How to Breed Ambilobe Panther Chameleons

Chameleons have always held a special place in the world of reptiles and continue to fascinate people everywhere due to their unique qualities. The Ambilobe Panther Chameleon is a native to Madagascar and comes in a variety of colours and can hide in various ways due to that special quality. Belonging to the city of Ambilobe, Madagascar, the chameleon has been given that name and especially make good pets.  Keeping in mind difficulties that are associated with their eggs, knowing how to keep these reptiles comfortable and easy is key to allowing them to properly breed and procreate.

Things Required:

– Bucket
– Potting Soil
– Incubator
– Incubation Medium

Instructions

  • 1

    Observe Female Ambilobe Panther Chameleon

    While the male may not give off such signs, the female Ambilobe Panther Chameleon will give you such indications that she is ready to breed. This normally happens once per month as she becomes an orange-beige colour, showing her willing to breed.

  • 2

    Bring the Male to the Female

    It is extremely important to bring the male to the female. This will not only allow for quicker breeding, but also keep the female at ease and less stressed about the situation.
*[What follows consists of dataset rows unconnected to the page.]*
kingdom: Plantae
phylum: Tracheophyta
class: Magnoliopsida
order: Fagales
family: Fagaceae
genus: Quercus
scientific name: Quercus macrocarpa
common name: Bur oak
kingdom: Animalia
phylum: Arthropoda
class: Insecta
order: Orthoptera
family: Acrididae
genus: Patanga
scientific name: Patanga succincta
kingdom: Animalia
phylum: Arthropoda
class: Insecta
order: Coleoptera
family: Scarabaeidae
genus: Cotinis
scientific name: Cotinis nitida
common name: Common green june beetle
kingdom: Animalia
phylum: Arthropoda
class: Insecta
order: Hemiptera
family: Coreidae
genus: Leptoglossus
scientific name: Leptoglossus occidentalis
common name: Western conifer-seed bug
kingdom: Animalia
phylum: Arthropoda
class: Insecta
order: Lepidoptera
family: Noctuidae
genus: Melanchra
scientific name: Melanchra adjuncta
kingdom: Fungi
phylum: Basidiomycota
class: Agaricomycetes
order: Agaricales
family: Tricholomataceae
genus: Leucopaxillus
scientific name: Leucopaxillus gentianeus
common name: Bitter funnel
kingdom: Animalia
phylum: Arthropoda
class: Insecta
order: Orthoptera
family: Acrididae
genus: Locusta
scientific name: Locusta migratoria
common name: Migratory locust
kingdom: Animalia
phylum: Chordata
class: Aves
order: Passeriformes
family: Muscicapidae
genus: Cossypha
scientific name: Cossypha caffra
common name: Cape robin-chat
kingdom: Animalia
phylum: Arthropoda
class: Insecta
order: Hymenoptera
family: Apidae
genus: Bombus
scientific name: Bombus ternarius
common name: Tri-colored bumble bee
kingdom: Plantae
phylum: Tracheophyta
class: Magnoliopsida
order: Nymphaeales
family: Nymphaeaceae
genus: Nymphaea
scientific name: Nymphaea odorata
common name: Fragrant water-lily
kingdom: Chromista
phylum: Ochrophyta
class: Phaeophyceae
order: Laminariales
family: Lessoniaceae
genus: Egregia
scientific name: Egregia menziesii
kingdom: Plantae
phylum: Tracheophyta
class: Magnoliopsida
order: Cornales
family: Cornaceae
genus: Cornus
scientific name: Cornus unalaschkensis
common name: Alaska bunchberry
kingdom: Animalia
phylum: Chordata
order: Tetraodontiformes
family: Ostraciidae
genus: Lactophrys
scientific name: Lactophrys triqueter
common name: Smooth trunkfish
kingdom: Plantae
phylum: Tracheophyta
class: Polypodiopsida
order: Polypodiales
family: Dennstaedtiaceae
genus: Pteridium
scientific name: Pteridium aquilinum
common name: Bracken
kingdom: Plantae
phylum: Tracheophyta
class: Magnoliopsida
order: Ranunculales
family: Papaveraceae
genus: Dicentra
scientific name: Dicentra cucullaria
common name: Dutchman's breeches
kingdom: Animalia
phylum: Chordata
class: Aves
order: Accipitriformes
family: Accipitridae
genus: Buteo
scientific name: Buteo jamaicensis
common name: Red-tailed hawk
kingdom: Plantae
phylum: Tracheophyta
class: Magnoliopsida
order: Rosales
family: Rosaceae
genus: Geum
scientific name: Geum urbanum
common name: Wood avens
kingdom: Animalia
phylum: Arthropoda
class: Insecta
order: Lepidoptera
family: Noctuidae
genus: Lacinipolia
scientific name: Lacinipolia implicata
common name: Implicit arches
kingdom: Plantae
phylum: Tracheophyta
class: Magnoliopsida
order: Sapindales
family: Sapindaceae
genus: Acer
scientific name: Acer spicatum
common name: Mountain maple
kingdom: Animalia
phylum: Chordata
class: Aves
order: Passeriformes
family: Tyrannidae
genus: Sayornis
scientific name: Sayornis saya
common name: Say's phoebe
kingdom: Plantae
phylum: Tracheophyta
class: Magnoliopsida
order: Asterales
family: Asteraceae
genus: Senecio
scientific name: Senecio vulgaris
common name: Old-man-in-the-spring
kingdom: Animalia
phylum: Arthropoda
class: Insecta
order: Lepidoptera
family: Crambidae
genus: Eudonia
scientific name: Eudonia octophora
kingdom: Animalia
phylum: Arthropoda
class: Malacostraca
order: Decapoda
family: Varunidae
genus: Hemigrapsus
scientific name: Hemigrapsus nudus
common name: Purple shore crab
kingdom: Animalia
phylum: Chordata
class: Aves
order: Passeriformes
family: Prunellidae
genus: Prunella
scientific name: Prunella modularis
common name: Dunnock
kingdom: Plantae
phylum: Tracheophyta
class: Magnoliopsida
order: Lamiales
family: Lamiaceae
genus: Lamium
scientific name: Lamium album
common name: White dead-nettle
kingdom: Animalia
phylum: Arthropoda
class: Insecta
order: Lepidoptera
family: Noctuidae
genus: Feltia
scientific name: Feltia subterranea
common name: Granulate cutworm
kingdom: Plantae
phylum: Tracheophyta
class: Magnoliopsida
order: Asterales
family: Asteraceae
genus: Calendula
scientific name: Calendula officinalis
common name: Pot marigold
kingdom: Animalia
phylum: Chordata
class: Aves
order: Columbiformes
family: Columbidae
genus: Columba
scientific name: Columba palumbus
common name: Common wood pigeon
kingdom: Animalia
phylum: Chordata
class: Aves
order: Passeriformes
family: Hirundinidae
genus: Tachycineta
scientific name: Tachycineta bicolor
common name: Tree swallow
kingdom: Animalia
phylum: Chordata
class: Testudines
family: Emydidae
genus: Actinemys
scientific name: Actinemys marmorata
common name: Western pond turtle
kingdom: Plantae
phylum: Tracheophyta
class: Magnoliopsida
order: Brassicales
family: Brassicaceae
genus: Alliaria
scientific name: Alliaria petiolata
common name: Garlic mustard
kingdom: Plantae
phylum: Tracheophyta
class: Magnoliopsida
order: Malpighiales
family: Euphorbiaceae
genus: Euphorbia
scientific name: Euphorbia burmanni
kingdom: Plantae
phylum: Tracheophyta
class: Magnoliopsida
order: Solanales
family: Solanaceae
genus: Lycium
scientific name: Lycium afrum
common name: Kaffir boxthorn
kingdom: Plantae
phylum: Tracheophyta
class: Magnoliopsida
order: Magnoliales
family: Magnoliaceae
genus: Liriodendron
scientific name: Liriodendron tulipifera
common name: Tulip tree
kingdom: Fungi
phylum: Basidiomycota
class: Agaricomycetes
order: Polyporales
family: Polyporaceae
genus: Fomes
Normally, they should be kept away from one another due to the stress that may occur, unless breeding is the need of the moment.

  • 3

    Patience

    Depending on how the couple reacts, it is not always a smooth process and may take anywhere from two to three days as they familiarize themselves with each other. After a successful attempt, the female’s colours will darken and stripes will be much more visible on her body. It is now that the male can be removed from the area where the female resides.

  • 4

    Create Suitable Conditions for the Female

    Now that the breeding process is over, it is time to help the female in laying her eggs and ensuring that baby Ambilobe Panther Chameleons won’t have a problem in coming out safe and healthy. Take the bucket and fill it ¾ with potting soil. In a timeframe of 14-33 days, the gestation period will come into effect and after that, the eggs should be removed and incubated in a separate cage in order to keep the babies safe from the mother, who will eat them once they hatch.

    68 to 74 F is an ideal temperature range for the eggs, which may be up to 35 in quantity at one time. It normally takes eight or nine months for them to hatch and once they do, and walking around is a sign that the babies are healthy. They should be placed in a separate cage with three to four occupying one at once.